The ‘absolutely’ true, meaning what no farther experience will ever alter, is that ideal vanishing-point towards which we imagine that all our temporary truths will some day converge. It runs on all fours with the perfectly wise man, and with the absolutely complete experience; and, if these ideals are ever realized, they will all be realized together. Meanwhile we have to live to-day by what truth we can get to-day, and be ready to-morrow to call it falsehood. Ptolemaic astronomy, euclidean space, aristotelian logic, scholastic metaphysics, were expedient for centuries, but human experience has boiled over those limits, and we now call these things only relatively true, or true within those borders of experience. ‘Absolutely’ they are false; for we know that those limits were casual, and might have been transcended by past theorists just as they are by present thinkers.
When new experiences lead to retrospective judgments, using the past tense, what these judgments utter was true, even tho no past thinker had been led there. We live forwards, a Danish thinker has said, but we understand backwards. The present sheds a backward light on the world’s previous processes. They may have been truth-processes for the actors in them. They are not so for one who knows the later revelations of the story.

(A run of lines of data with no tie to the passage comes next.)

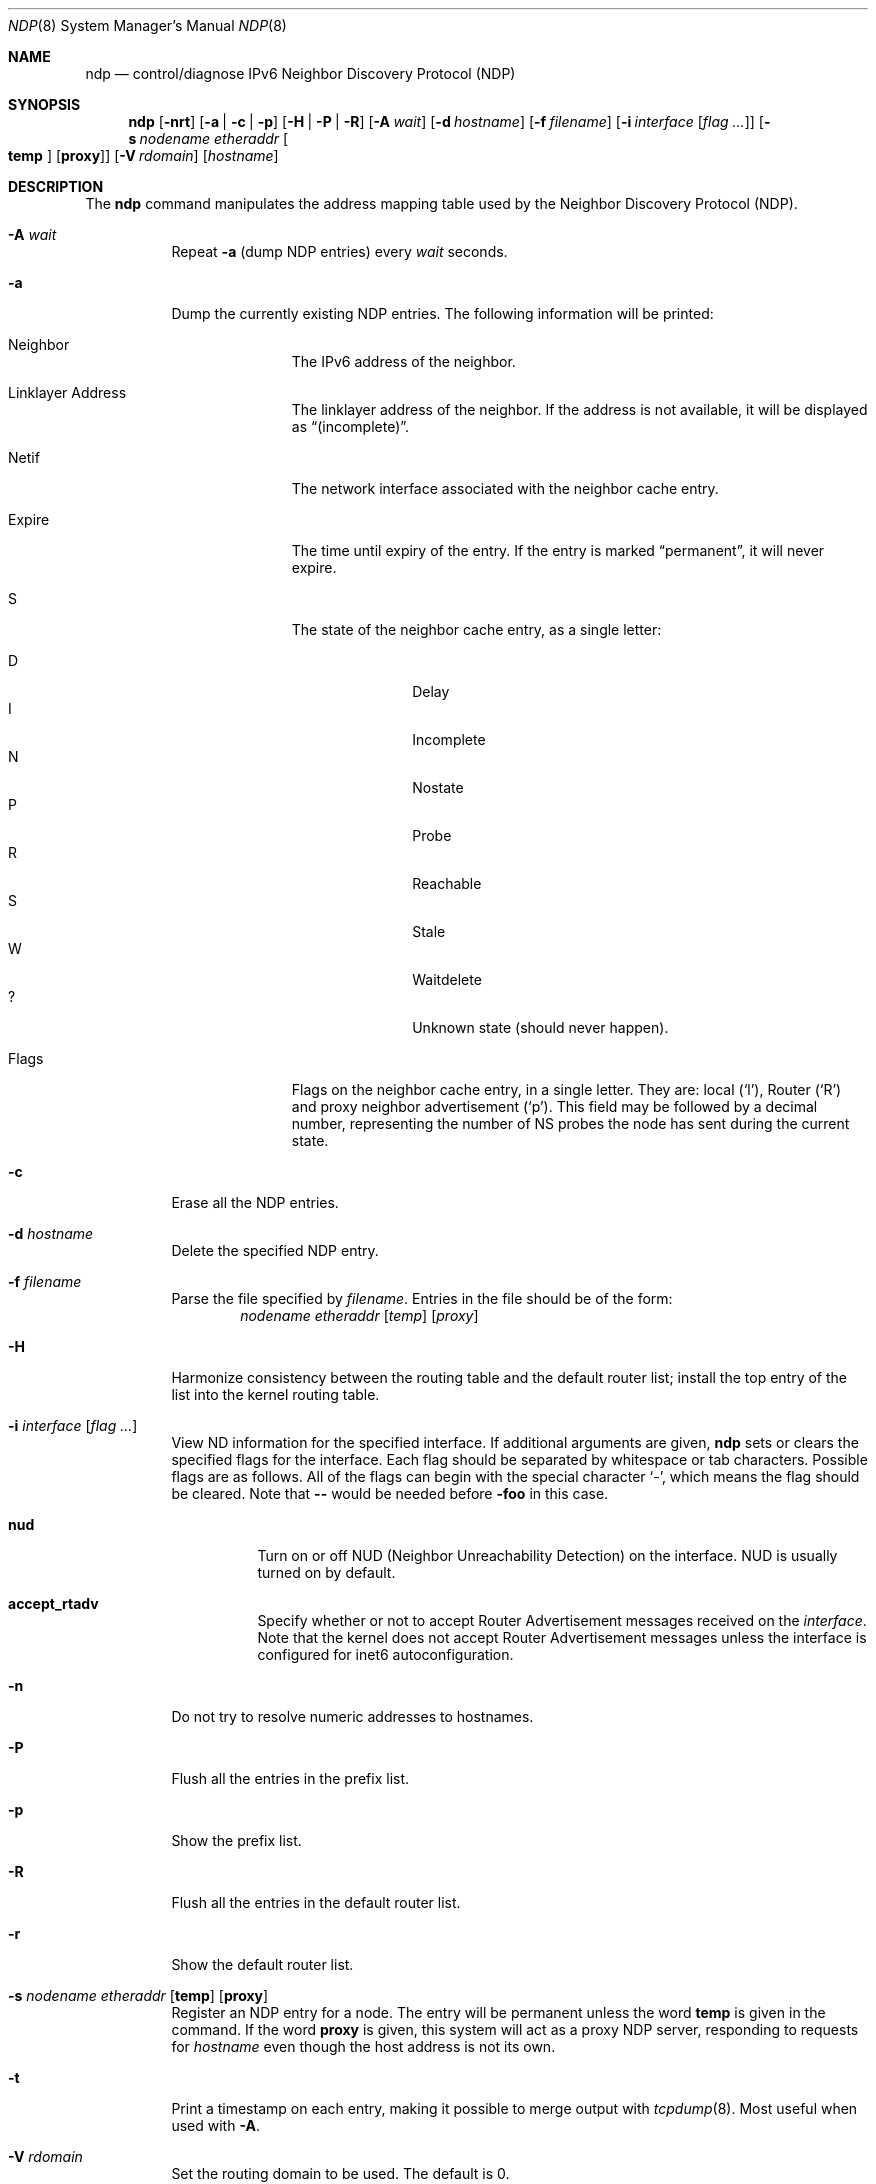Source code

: .\"	$OpenBSD: ndp.8,v 1.36 2016/04/04 11:37:09 jca Exp $
.\"	$KAME: ndp.8,v 1.28 2002/07/17 08:46:33 itojun Exp $
.\"
.\" Copyright (C) 1995, 1996, 1997, and 1998 WIDE Project.
.\" All rights reserved.
.\"
.\" Redistribution and use in source and binary forms, with or without
.\" modification, are permitted provided that the following conditions
.\" are met:
.\" 1. Redistributions of source code must retain the above copyright
.\"    notice, this list of conditions and the following disclaimer.
.\" 2. Redistributions in binary form must reproduce the above copyright
.\"    notice, this list of conditions and the following disclaimer in the
.\"    documentation and/or other materials provided with the distribution.
.\" 3. Neither the name of the project nor the names of its contributors
.\"    may be used to endorse or promote products derived from this software
.\"    without specific prior written permission.
.\"
.\" THIS SOFTWARE IS PROVIDED BY THE PROJECT AND CONTRIBUTORS ``AS IS'' AND
.\" ANY EXPRESS OR IMPLIED WARRANTIES, INCLUDING, BUT NOT LIMITED TO, THE
.\" IMPLIED WARRANTIES OF MERCHANTABILITY AND FITNESS FOR A PARTICULAR PURPOSE
.\" ARE DISCLAIMED.  IN NO EVENT SHALL THE PROJECT OR CONTRIBUTORS BE LIABLE
.\" FOR ANY DIRECT, INDIRECT, INCIDENTAL, SPECIAL, EXEMPLARY, OR CONSEQUENTIAL
.\" DAMAGES (INCLUDING, BUT NOT LIMITED TO, PROCUREMENT OF SUBSTITUTE GOODS
.\" OR SERVICES; LOSS OF USE, DATA, OR PROFITS; OR BUSINESS INTERRUPTION)
.\" HOWEVER CAUSED AND ON ANY THEORY OF LIABILITY, WHETHER IN CONTRACT, STRICT
.\" LIABILITY, OR TORT (INCLUDING NEGLIGENCE OR OTHERWISE) ARISING IN ANY WAY
.\" OUT OF THE USE OF THIS SOFTWARE, EVEN IF ADVISED OF THE POSSIBILITY OF
.\" SUCH DAMAGE.
.\"
.Dd $Mdocdate: April 4 2016 $
.Dt NDP 8
.Os
.Sh NAME
.Nm ndp
.Nd control/diagnose IPv6 Neighbor Discovery Protocol (NDP)
.Sh SYNOPSIS
.Nm ndp
.Op Fl nrt
.Op Fl a | c | p
.Op Fl H | P | R
.Op Fl A Ar wait
.Op Fl d Ar hostname
.Op Fl f Ar filename
.Op Fl i Ar interface Op Ar flag ...
.Op Fl s Ar nodename etheraddr Oo Cm temp Oc Op Cm proxy
.Op Fl V Ar rdomain
.Op Ar hostname
.Sh DESCRIPTION
The
.Nm
command manipulates the address mapping table
used by the Neighbor Discovery Protocol (NDP).
.Bl -tag -width Ds
.It Fl A Ar wait
Repeat
.Fl a
.Pq dump NDP entries
every
.Ar wait
seconds.
.It Fl a
Dump the currently existing NDP entries.
The following information will be printed:
.Bl -tag -width Ds -offset 3n
.It Neighbor
The IPv6 address of the neighbor.
.It Linklayer Address
The linklayer address of the neighbor.
If the address is not available,
it will be displayed as
.Dq (incomplete) .
.It Netif
The network interface associated with the neighbor cache entry.
.It Expire
The time until expiry of the entry.
If the entry is marked
.Dq permanent ,
it will never expire.
.It S
The state of the neighbor cache entry, as a single letter:
.Pp
.Bl -tag -width Ds -offset 3n -compact
.It D
Delay
.It I
Incomplete
.It N
Nostate
.It P
Probe
.It R
Reachable
.It S
Stale
.It W
Waitdelete
.It \&?
Unknown state (should never happen).
.El
.It Flags
Flags on the neighbor cache entry, in a single letter.
They are: local
.Pq Sq l ,
Router
.Pq Sq R
and proxy neighbor advertisement
.Pq Sq p .
This field may be followed by a decimal number,
representing the number of NS probes
the node has sent during the current state.
.El
.It Fl c
Erase all the NDP entries.
.It Fl d Ar hostname
Delete the specified NDP entry.
.It Fl f Ar filename
Parse the file specified by
.Ar filename .
Entries in the file should be of the form:
.Bd -ragged -offset indent -compact
.Ar nodename etheraddr
.Op Ar temp
.Op Ar proxy
.Ed
.It Fl H
Harmonize consistency between the routing table and the default router
list; install the top entry of the list into the kernel routing table.
.It Fl i Ar interface Op Ar flag ...
View ND information for the specified interface.
If additional arguments are given,
.Nm
sets or clears the specified flags for the interface.
Each flag should be separated by whitespace or tab characters.
Possible flags are as follows.
All of the flags can begin with the
special character
.Ql - ,
which means the flag should be cleared.
Note that
.Fl -
would be needed before
.Fl foo
in this case.
.\"
.Bl -tag -width Ds
.It Ic nud
Turn on or off NUD (Neighbor Unreachability Detection) on the
interface.
NUD is usually turned on by default.
.It Ic accept_rtadv
Specify whether or not to accept Router Advertisement messages
received on the
.Ar interface .
Note that the kernel does not accept Router Advertisement messages
unless the interface is configured for inet6 autoconfiguration.
.\".It Xo
.\".Ic prefer_source
.\".Xc
.\"Prefer addresses on the
.\".Ar interface
.\"as candidates of the source address for outgoing packets.
.\"The default value of this flag is off.
.\"For more details about the entire algorithm of source address
.\"selection, see the
.\".Pa IMPLEMENTATION
.\"file supplied with the KAME kit.
.El
.It Fl n
Do not try to resolve numeric addresses to hostnames.
.It Fl P
Flush all the entries in the prefix list.
.It Fl p
Show the prefix list.
.It Fl R
Flush all the entries in the default router list.
.It Fl r
Show the default router list.
.It Xo
.Fl s Ar nodename etheraddr
.Op Cm temp
.Op Cm proxy
.Xc
Register an NDP entry for a node.
The entry will be permanent unless the word
.Cm temp
is given in the command.
If the word
.Cm proxy
is given, this system will act as a proxy NDP server,
responding to requests for
.Ar hostname
even though the host address is not its own.
.It Fl t
Print a timestamp on each entry,
making it possible to merge output with
.Xr tcpdump 8 .
Most useful when used with
.Fl A .
.It Fl V Ar rdomain
Set the routing domain to be used.
The default is 0.
.El
.Sh EXIT STATUS
.Ex -std ndp
.\"
.Sh SEE ALSO
.Xr ip6 4 ,
.Xr sysctl.conf 5 ,
.Xr arp 8 ,
.Xr sysctl 8 ,
.Xr tcpdump 8
.\"
.Sh HISTORY
The
.Nm
command first appeared in the WIDE Hydrangea IPv6 protocol stack kit.
.\"
.\" .Sh BUGS
.\" (to be written)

This regulative notion of a potential better truth to be established later, possibly to be established some day absolutely, and having powers of retroactive legislation, turns its face, like all pragmatist notions, towards concreteness of fact, and towards the future. Like the half-truths, the absolute truth will have to be made, made as a relation incidental to the growth of a mass of verification-experience, to which the half-true ideas are all along contributing their quota.
I have already insisted on the fact that truth is made largely out of previous truths. Men’s beliefs at any time are so much experience funded. But the beliefs are themselves parts of the sum total of the world’s experience, and become matter, therefore, for the next day’s funding operations. So far as reality means experienceable reality, both it and the truths men gain about it are everlastingly in process of mutation-mutation towards a definite goal, it may be—but still mutation.
Mathematicians can solve problems with two variables. On the Newtonian theory, for instance, acceleration varies with distance, but distance also varies with acceleration. In the realm of truth-processes facts come independently and determine our beliefs provisionally. But these beliefs make us act, and as fast as they do so, they bring into sight or into existence new facts which re-determine the beliefs accordingly. So the whole coil and ball of truth, as it rolls up, is the product of a double influence. Truths emerge from facts; but they dip forward into facts again and add to them; which facts again create or reveal new truth (the word is indifferent) and so on indefinitely. The ‘facts’ themselves meanwhile are not true. They simply are. Truth is the function of the beliefs that start and terminate among them.